Studies suggest that racial discrimination and gender bias affect mental and physical health, and have been linked to high blood pressure, anxiety, and depression. And although women of color might experience discrimination or bias separately, it’s not uncommon for there to be both at the same time.
So, in the interest of showing how pervasive these behaviors are in so many different workplaces, here are some stories about these issues as well as some ways that women deal with them.
“My staff seemed surprised to know that I existed upon meeting me, and they didn’t hide their shock.”
All of my experiences with discrimination and gender bias are nuanced; every conversation adds a new layer. I’m a school psychologist, and have lived all over the US, but constantly run into ignorance in Utah, where I guess being a woman of color with a graduate degree and professional experience is exotic. My staff seemed surprised to know that I existed upon meeting me, and they didn’t hide their shock. I’m constantly second-guessed, until I start quoting law and rattling off all the places I’ve practiced. I try not to focus on it all the time, but some people are really rattled by my presence and comfort in my own skin.
—Casey D., Facebook
“I once handed a coffee to a white man, and he looked at the logo and said, ‘Huh, looks like you’ under his breath.”

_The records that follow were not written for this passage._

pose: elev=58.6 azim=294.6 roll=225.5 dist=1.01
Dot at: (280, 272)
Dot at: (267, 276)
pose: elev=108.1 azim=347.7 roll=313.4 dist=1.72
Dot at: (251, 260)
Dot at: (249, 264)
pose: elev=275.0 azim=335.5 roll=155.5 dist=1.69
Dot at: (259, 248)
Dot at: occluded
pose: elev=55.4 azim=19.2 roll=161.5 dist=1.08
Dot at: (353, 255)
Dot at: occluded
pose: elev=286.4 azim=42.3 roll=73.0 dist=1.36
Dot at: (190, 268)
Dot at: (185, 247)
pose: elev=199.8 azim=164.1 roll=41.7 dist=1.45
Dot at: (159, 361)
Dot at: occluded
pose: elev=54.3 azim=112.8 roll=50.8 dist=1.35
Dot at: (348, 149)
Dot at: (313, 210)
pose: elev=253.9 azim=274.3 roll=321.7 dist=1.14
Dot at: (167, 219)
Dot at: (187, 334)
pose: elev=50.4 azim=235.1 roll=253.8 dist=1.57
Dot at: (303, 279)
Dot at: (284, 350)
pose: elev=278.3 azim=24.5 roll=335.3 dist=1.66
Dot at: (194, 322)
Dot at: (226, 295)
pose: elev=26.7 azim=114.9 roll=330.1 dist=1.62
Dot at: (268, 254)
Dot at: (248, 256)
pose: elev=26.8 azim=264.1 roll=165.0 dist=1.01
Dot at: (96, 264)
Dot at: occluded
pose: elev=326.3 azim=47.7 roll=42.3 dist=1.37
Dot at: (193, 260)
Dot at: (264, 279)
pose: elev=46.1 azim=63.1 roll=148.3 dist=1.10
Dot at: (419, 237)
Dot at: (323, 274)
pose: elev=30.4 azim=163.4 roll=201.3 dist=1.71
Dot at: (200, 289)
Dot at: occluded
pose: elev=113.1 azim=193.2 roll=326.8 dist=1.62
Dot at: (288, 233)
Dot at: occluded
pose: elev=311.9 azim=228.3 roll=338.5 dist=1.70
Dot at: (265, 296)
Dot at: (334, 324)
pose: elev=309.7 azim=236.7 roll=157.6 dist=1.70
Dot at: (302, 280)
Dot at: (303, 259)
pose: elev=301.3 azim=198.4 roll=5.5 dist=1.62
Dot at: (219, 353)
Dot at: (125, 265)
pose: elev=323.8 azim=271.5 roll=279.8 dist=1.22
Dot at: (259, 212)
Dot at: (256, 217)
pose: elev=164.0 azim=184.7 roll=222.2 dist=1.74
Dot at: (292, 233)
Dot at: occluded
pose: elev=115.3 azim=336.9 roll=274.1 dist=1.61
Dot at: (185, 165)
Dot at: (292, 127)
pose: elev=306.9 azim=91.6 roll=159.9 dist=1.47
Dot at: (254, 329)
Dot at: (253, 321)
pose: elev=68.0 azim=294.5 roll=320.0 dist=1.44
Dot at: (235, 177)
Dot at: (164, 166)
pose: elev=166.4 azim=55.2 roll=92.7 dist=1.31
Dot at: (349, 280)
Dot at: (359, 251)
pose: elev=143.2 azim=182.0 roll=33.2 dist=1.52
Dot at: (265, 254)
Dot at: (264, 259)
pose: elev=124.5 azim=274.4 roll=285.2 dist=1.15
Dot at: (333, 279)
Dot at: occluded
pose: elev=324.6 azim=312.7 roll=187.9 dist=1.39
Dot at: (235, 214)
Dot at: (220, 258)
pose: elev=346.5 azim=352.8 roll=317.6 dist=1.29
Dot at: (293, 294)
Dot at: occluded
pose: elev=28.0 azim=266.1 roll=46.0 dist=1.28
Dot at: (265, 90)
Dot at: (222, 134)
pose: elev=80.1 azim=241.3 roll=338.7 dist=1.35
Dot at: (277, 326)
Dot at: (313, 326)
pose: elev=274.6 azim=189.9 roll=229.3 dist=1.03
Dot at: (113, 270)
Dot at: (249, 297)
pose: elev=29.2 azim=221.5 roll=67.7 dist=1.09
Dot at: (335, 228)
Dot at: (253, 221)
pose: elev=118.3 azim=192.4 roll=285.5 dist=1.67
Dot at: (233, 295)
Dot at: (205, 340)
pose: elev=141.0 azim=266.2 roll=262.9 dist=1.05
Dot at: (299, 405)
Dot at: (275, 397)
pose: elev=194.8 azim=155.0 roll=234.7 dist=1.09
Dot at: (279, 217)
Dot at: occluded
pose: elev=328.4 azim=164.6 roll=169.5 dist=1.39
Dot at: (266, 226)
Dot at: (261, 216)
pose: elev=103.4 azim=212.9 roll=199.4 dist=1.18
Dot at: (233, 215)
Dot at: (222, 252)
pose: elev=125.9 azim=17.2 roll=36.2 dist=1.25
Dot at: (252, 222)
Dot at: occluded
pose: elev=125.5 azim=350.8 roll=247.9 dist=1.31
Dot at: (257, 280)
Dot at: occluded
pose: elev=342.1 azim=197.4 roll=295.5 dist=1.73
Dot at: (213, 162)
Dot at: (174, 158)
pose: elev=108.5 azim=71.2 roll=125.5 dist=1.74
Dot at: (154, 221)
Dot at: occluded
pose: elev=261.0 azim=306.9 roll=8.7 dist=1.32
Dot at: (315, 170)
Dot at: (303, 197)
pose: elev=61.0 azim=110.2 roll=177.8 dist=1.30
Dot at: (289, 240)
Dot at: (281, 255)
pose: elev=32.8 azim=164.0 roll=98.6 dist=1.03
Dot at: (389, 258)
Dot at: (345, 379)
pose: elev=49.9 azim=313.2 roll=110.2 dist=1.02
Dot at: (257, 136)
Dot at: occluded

I am half-white and half-Polynesian (Samoan and Hawaiian), and I work at Starbucks. I once handed a coffee to a white man, and he looked at the logo and said, “Huh, looks like you” under his breath. I laughed out of fear and awkwardness. He aggressively took the cup from my hand, spilling it on my hand, and said, “Not a compliment.” Then he just left.
“The guy ignored me and asked my employees questions about MY project the entire time.”
One time I went to a conference with my two male employees. They introduced me to another man there who was from another organization so that I could tell him about some initiatives I was directing. The guy ignored me and asked my employees questions about MY project the entire time. When I gave input, he didn’t listen at all.
“Currently, I’m getting underpaid by about $13,000 a year compared to a male coworker who has the same position.”
Currently, I’m getting underpaid by about $13,000 a year compared to a male coworker who has the same position, same credentials, and same experience as me. Both of us, as well as some others on my team, collectively deal with it by showing our employer that we are aware of it and will not tolerate it. We went to our union with the information and they’re going to try to negotiate equal pay starting in March. If they cannot change anything, we’ll continue to show a unified front by taking the legal route.
“They’ll even ask if my company contracted me to work to meet diversity requirements.”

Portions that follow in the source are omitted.